What do I think of these great data-gathering exercises? A nosey-parker intrusion by the state into the private lives of 68 million people? Or a useful exercise which enables the government to make better policy decisions? On the basis of many past government errors, I’m not very hopeful about the latter.
But unless I want a criminal record, I have no choice – failure to complete the census risks a £1,000 ($1,383) fine. Refusing to complete the US census risks a fine of up to $5,000 (£3,600). Four UK ‘refuseniks’ were fined a £1,000 after the 2011 UK census; 270 more were fined an average of £218.
Censuses have expanded their probing over time. As with the first (1790) US census, there were just six questions in the first (1801) UK census – no names or addresses. From 1871 to 1911, the UK one even asked if anyone was blind, deaf, dumb, an imbecile or lunatic.
For 2021’s model the (now) 50 questions range from “what is your name and date of birth” to “how well can you speak English?” and (voluntary) ones about religion and gender.

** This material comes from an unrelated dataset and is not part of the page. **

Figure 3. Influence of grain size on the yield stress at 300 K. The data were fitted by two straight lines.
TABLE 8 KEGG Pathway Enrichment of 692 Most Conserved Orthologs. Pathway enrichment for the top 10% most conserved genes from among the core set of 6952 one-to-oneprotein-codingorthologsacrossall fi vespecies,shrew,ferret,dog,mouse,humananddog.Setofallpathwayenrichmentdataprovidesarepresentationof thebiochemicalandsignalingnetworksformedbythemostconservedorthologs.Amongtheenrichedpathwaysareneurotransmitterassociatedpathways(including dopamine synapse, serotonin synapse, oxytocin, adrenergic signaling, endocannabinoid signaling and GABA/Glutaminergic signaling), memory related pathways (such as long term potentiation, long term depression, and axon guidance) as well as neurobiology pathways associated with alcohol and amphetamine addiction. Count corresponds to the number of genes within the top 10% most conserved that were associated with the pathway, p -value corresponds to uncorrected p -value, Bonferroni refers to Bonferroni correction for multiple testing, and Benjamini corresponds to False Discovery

Personal data is big business these days. The UK’s Office for National Statistics promises “your information is safe with us” and will remain confidential for 100 years. But how strong can that promise be? The US moved its census on-line to an outsourced company from 2016; but it was hacked from IP addresses in Russia during 2018 testing.
There were ‘thousands’ of data breaches in UK government departments between 2019 and 2020. The UK government awarded a £65 million contract for administering this year’s on-line census to a US-based company called Leidos, which the Stockholm International Peace Research Institute (SIPRI), listed as the 19th biggest arms and military services company in the world in 2019. The 2011 census was run by the US-based arms company Lockheed Martin.
Gathering and using information on individuals is probably the biggest growth industry of the early 21st century. China does it very effectively and, with its Central Bank Digital Currency – and CBDCs will soon be everywhere – is tightening its grip over its citizens. Your fiat money is not really yours; your personal data is not really yours.
At Glint, we take your data security very seriously. So, I urge you to be vigilant and protect your personal data.